Com os colegas dando apoio, Ciça foi convidada a
integrar a seleção carioca para disputar um torneio em Minas Gerais. Lá, a
“Trombadinha do Rio”, como era chamada, brilhou e ganhou a chance de disputar
uma vaga na seleção brasileira. Quando atingiu esse nível, passou a se destacar
também em competições internacionais.
Na linha tênue
entre o sucesso e o fim
No entanto, o que parecia ser o ápice da carreira
se transformou em pesadelo em pouco tempo. Ciça conheceu um italiano, com quem
passou a dividir um apartamento. Certo dia, o companheiro sumiu de casa. A
lutadora conta que só foi descobrir o seu paradeiro alguns anos depois. E a
notícia que chegou não era nada animadora: o italiano, portador do vírus HIV,
tinha morrido. Desesperada, Ciça foi buscar refúgio nas drogas e quase se
rendeu ao mundo do crime. Mas foi no próprio esporte que encontrou a
recuperação.
- Eu caminhava nessa linha tênue, era um precipício
que estava do meu lado, mas eu cai no lugar raso e me salvei. Nos treinos, eu
extravasava. Comecei a canalizar de uma maneira muito positiva toda essa minha
raiva da vida. Poxa, por que logo comigo, que já tinha sofrido tanto? De uma
certa forma, minha vida foi melhorando, fui conhecendo outras culturas e isso
foi gerando em mim um sentimento de conquista - explica.
Enquanto se respira e tem vida, podemos continuar sonhando, essa é a
força que não me deixa desanimar"
Ciça Maia
Focada no sucesso, Ciça voltou a conquistar
vitórias, títulos e amigos. Mas o reconhecimento parece nunca ter se aproximado
muito da lutadora. Mesmo tricampeã mundial (92, 98 e 2008), pentacampeã
sul-americana, tetracampeã pan-americana, 13 vezes campeã brasileira, 13 vezes
estadual, campeã dos Abertos de Paris, África do Sul e Angola, ela não perde a
humildade. Aliás, perder é um verbo que a atleta tenta não conjugar. Foram
apenas três Brasileiros perdidos em 25 anos de carreira.
A lutadora teve uma longa história também no Vasco.
Defendeu a Cruz de Malta por dez anos. Com o fim da modalidade no clube, Ciça
se diz decepcionada, mas não magoada com os cruzmaltinos.
- Quando você dedica suor, sangue, lágrimas,
esforço e vê tudo indo embora é triste. Mas tenho um carinho muito grande pelo
Vasco. Tenho gratidão por ter sido o único clube no Rio a abrir as portas e
proporcionar a cada um de nós a possibilidade de sonhar - conta.
Hoje mãe de três filhos - todos lutadores de caratê
- , Ciça espera continuar lutando, apesar da idade.
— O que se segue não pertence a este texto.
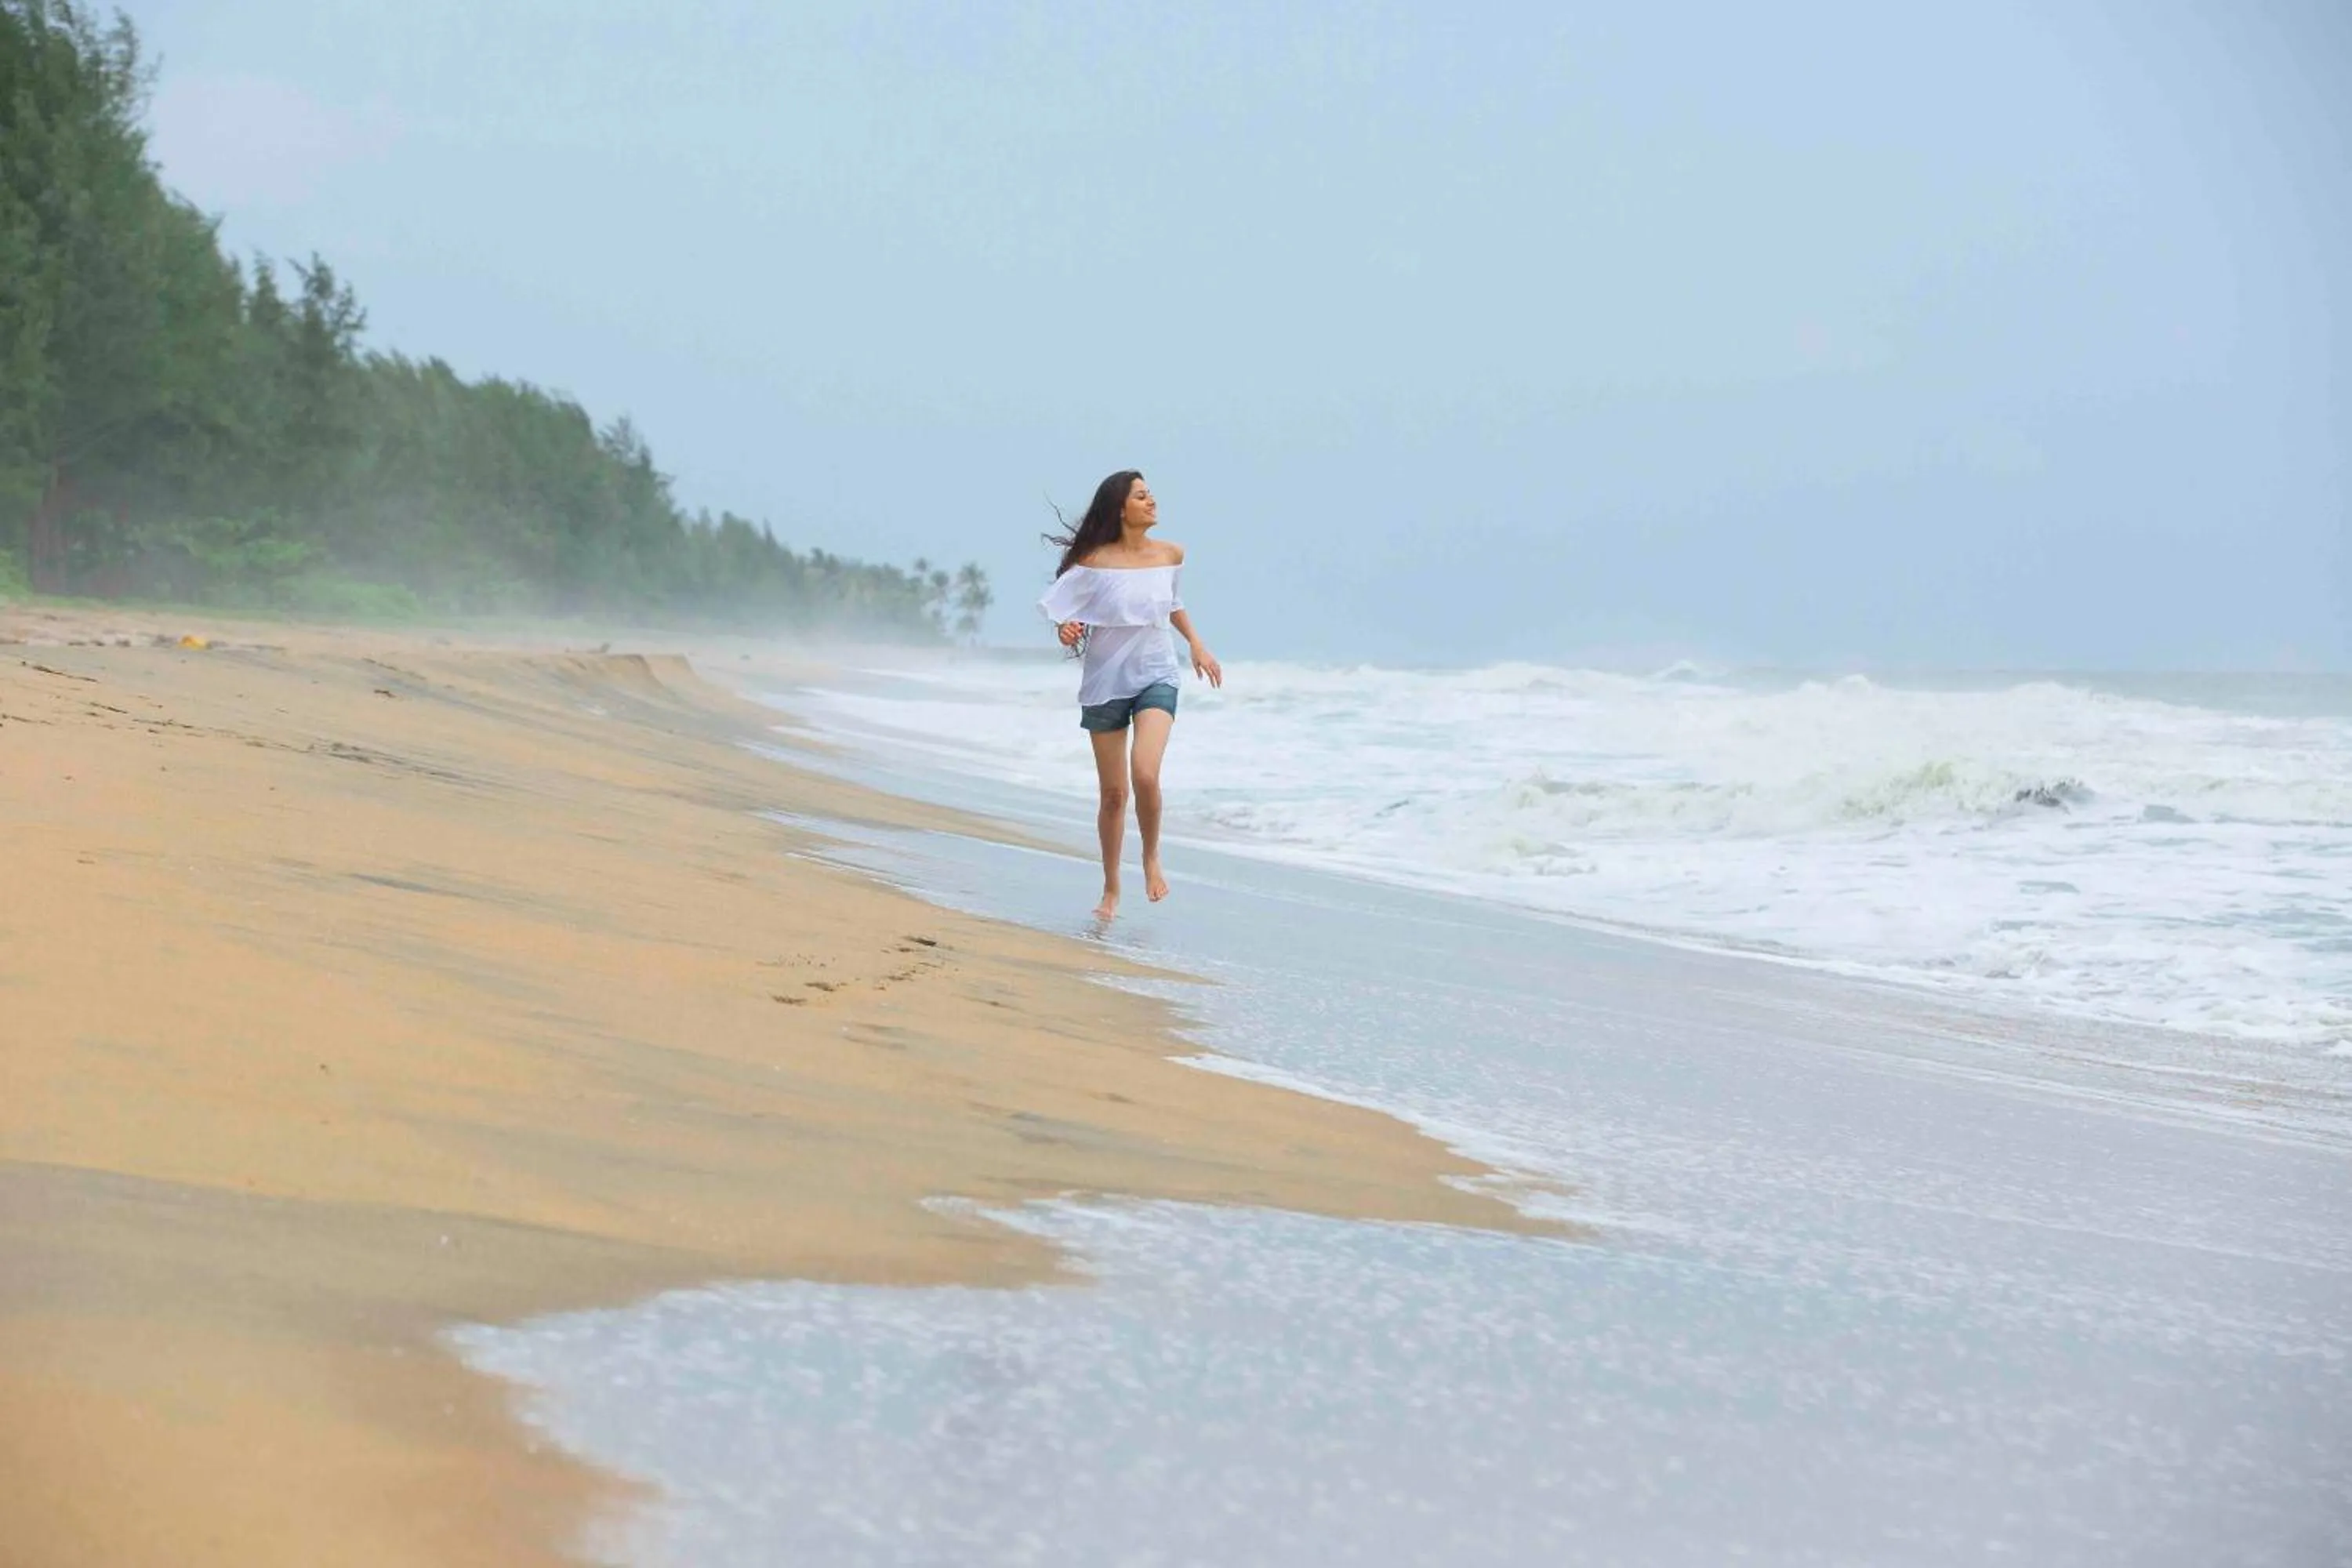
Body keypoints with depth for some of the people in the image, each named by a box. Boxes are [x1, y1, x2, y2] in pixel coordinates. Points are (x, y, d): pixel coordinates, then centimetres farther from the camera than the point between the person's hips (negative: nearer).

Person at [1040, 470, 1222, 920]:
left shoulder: (1169, 554, 2)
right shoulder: (1095, 561, -9)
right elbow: (1062, 609, -3)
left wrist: (1196, 644, 15)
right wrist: (1067, 632, -23)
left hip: (1156, 676, 1)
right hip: (1106, 682, -1)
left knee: (1145, 775, -22)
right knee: (1113, 792, 5)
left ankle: (1152, 857, 4)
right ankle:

Para ela, ficar grávida não
atrapalhou sua carreira. Pelo contrário, foi um incentivo.
- É engraçado, porque depois que tive meus filhos
senti que meu rendimento melhorou muito. Foi como a quebra de um mito. Acho que
é porque melhora muito a cabeça - argumenta.
Vencedora na vida e nos tatames, Ciça tem planos de
encerrar a carreira em breve. A intenção é de se tornar treinadora e voltar a
estudar, já que parou ainda no primeiro grau. Entre as opções, faculdades de
Educação Física, Fisioterapia e Psicologia.
- Pena que perdi muito tempo. Mas enquanto se
respira e tem vida, podemos continuar sonhando, essa é a força que não me deixa
desanimar - conclui a vencedora lutadora.